For veteran China-watchers, the shift is troubling, not least because it reflects a broad acceptance inside the country of the political status quo. “This is the stuff everyone’s been fed for the past 20 years,” says Tim Brook, a UBC historian and the author of Quelling the People, a book about Tiananmen. “China has grown prosperous, there is unbelievable wealth [among the privileged], and so there’s this determination not to look behind or to the side at what might have been.” This despite the fact that 85 per cent of the population remains in poverty, or that the number of public protests grew in lockstep with the Chinese economy after 1989, reaching a peak of 87,000 in 2005. While provincial authorities claim those numbers have declined, anecdotal accounts suggest the downturn in the global economy has stoked unrest among labourers, farmers and small business owners, resulting in protests throughout the country last year.

So if the younger generation doesn’t push Beijing toward democracy and civil rights, who will? Is China doomed to the current fusion of capitalism with one-party rule? The answer, say some activists, may lie in a new, broader-based support network springing up in support of the local protests. Jean-François Lesage, a China specialist with the Montreal-based group Rights & Democracy, points to Charter 08, a petition calling for equality under the law, an end to one-party politics and the establishment of electoral democracy as a means of easing tension in Chinese society. First signed by 303 prominent lawyers and former Communist party members, the document gathered more than 8,000 signatories, ranging from peasants to Web-savvy twentysomethings, before authorities expunged it from the Internet. “What you have is a rights-protection movement made up of grassroots activists,” notes Lesage. “I also think among the elite in the party, there are people who are sympathetic to this movement. So I’m not pessimistic.”

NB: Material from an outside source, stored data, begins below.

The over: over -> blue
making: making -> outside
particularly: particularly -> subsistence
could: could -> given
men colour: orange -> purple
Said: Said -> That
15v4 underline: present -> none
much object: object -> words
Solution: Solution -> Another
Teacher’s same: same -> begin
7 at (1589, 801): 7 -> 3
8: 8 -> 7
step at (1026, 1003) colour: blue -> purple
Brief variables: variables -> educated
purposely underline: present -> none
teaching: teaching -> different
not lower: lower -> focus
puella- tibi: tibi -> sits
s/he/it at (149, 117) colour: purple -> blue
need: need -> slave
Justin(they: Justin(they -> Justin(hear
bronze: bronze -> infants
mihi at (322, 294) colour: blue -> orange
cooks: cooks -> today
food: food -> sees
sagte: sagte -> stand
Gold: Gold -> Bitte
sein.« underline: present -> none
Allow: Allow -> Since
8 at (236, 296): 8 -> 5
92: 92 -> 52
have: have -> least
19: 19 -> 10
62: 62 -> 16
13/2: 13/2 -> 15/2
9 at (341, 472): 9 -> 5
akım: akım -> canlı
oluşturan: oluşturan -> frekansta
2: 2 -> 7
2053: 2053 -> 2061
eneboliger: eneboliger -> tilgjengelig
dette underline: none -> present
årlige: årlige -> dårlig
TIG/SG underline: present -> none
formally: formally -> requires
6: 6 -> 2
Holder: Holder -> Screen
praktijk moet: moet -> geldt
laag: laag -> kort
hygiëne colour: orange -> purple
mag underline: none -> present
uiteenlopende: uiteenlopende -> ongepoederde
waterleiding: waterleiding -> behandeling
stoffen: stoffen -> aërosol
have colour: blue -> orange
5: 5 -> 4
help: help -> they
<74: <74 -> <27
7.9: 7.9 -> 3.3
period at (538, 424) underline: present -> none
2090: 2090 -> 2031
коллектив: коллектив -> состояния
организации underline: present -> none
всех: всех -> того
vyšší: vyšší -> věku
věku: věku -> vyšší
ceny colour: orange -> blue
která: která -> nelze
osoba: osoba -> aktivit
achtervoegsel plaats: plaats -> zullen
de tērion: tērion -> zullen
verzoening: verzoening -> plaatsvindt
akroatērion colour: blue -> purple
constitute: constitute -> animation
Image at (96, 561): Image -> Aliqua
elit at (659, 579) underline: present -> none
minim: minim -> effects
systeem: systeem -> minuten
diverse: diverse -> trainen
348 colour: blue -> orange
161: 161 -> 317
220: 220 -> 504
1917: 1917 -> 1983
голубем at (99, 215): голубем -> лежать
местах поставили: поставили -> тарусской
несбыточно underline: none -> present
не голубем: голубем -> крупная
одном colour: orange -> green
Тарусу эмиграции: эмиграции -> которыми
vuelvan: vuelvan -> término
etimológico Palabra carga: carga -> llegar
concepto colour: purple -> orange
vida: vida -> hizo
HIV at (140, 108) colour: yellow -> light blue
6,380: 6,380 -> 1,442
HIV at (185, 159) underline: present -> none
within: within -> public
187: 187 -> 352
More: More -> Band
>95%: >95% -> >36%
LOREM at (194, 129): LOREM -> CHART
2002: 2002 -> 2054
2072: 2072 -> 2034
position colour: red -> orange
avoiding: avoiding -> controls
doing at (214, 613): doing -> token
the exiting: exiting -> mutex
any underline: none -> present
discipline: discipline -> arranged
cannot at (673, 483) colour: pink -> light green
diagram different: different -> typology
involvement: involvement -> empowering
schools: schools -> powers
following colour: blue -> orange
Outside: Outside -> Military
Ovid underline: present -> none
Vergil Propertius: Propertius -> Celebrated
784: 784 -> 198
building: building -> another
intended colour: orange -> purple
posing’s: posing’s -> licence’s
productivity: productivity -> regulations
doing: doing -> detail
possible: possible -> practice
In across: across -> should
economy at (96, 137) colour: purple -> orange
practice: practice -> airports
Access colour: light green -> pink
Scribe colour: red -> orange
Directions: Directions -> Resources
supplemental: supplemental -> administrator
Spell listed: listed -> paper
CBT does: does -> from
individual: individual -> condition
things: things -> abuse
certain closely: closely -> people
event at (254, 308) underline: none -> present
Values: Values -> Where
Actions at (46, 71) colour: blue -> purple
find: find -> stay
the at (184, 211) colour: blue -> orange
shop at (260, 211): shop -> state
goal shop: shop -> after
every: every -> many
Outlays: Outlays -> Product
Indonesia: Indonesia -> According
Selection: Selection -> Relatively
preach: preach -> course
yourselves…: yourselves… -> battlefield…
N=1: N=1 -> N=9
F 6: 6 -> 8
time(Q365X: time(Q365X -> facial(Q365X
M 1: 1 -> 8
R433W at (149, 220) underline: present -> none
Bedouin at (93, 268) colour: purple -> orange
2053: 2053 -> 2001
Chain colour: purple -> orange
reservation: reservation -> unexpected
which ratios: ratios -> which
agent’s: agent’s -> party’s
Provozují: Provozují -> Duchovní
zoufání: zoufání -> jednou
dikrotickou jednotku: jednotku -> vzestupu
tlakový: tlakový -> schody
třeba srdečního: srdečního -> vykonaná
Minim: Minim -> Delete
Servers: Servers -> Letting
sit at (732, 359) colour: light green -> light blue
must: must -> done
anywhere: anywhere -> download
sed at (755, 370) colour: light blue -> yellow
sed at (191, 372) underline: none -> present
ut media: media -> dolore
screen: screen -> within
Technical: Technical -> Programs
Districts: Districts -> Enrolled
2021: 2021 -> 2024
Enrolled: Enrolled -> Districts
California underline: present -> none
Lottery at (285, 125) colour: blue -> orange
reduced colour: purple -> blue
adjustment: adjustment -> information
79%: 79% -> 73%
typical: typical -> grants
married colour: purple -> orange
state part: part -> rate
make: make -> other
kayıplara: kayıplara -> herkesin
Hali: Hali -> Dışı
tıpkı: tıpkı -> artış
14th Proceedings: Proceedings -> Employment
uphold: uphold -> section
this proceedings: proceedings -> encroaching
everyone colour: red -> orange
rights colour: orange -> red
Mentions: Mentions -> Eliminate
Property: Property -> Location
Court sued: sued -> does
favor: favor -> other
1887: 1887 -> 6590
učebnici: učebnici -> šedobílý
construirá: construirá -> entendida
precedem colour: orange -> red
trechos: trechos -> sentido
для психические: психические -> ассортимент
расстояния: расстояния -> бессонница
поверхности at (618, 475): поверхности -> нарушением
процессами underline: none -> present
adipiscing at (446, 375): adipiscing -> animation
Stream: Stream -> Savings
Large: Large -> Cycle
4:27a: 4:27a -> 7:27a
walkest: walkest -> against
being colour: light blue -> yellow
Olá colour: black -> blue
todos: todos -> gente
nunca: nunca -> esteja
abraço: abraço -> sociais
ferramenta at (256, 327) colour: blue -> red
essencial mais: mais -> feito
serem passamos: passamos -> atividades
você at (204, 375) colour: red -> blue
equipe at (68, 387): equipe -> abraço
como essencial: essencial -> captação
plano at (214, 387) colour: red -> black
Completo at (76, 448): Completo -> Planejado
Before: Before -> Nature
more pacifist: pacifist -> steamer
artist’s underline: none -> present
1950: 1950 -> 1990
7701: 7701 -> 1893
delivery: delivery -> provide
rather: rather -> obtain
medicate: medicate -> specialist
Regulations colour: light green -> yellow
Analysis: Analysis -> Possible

Importantly, says Lesage, the new reformers don’t see themselves as dissidents. Rather, they want China to enforce its own laws, along with the international treaties on human rights that it has signed. They are the seeds, in short, of civil society—a network of individuals and organizations seeking change through legal means. Beijing already sees them as a threat; this spring, it has placed hundreds of signatories to Charter 08 under house arrest. But the movement nevertheless offers hope for reform, and in a country where youthful idealism is a fading memory, any kind of hope is welcome.